The researchers here noted that people's ability to synthesize vitamin D from sunlight declines with skin pigmentation, and that vitamin D deficiency is directly associated with higher risk of mortality, from illnesses including cardiovascular disease, type 1 and type 2 diabetes, hypertension, and certain cancers. Recent research even .finds that vitamin D affects the severity of COVID-19.
Researchers here focused on groups from high sunlight regions that migrated to low sunlight regions between 1500 and today. The resulting population shifts caused the risk of vitamin D deficiency to rise substantially. The researchers explored the aggregate health consequences of such migration over a long historical perspective.
Researchers here constructed a measure that proxied the risk of vitamin D deficiency in a given population. The measure tracked the difference between sunlight intensity in the ancestral place of residence of the population, as well as the actual level of sunlight intensity at the place of current residence.
Using the difference between ancestor and ambient sunlight as a measure of the potential risk of vitamin D deficiency, researchers then examined its explanatory power in relation to life expectancy around the world. Researchers found that greater risk of vitamin D deficiency is negatively correlated with life expectancy, all else equal.
Researchers here noted that today there is widespread awareness of the harmful effects of excessive exposure to sunlight, which leads people to try to prevent sunburn through methods like sunscreen and limited outdoor exposure. Effective treatments of skin cancer are also widely available.
People also spend more time indoors than their prehistoric ancestors, which lowers their exposure to sunlight. Consequently, the risk of premature death due to excessive sun exposure has decreased since prehistoric times.
However, the lower exposure times to sunlight increases the risk of vitamin D deficiency, particularly in people with higher skin pigmentation, whose ancestors came from high sunlight regions.

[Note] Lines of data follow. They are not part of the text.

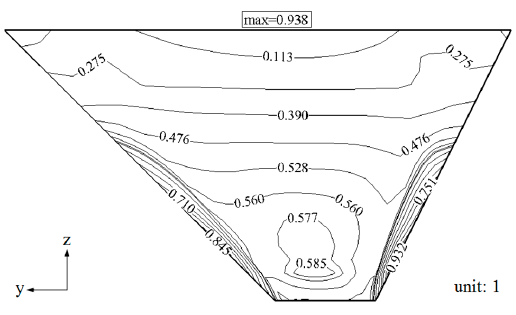
Figure 7. Stress level contours of ACC ( h = 200 m) .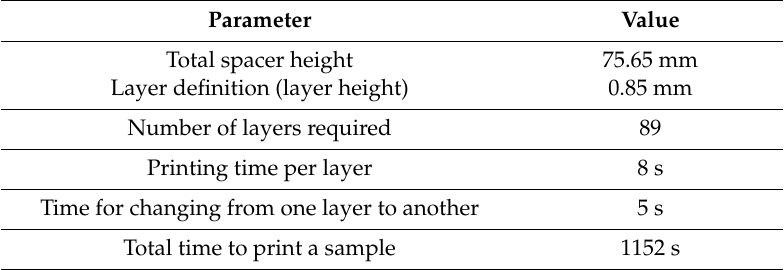
Table 2. First scenario for comparison (conventional robocasting): calculation of the total time to print an analogous tall sample (cylindrical spacer of the same external dimensions) in robocasting of multiple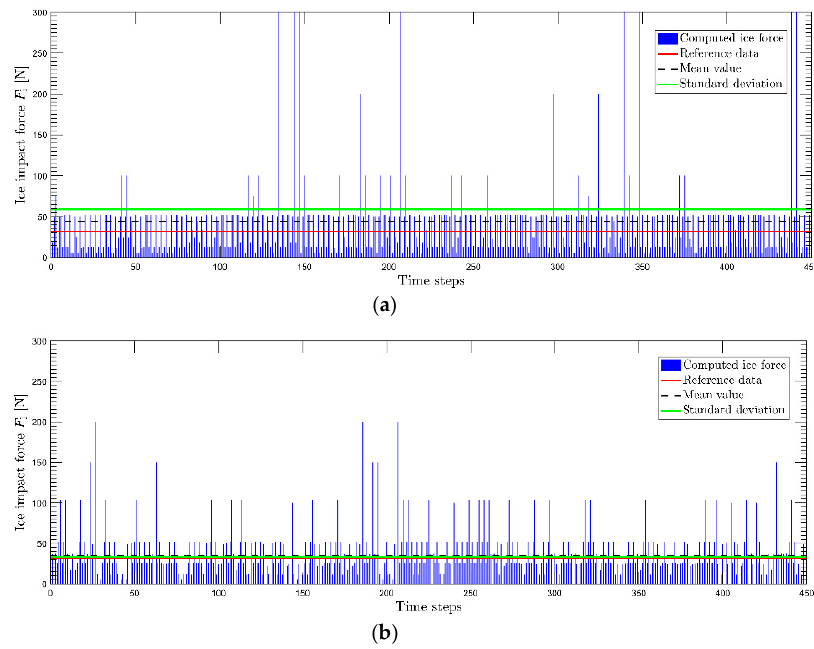
Table 4. Ice force result summary and comparison.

Ultimately the researchers here concluded that a migration-induced imbalance between the intensity of skin pigmentation and ambient sunlight can both relate and explain present-day global health differences: Low sunlight regions that have received substantial immigration from high sunlight regions experience lower life expectancy than would have been the case in the absence of such migration flows.
This research is important because it is the first research to document a link between an increased risk of vitamin D deficiency and differences in life expectancy across countries and regions. It thus serves to highlight the potentially huge benefit in terms of additional life years of taking vitamin D supplements, particularly during the autumn and winter."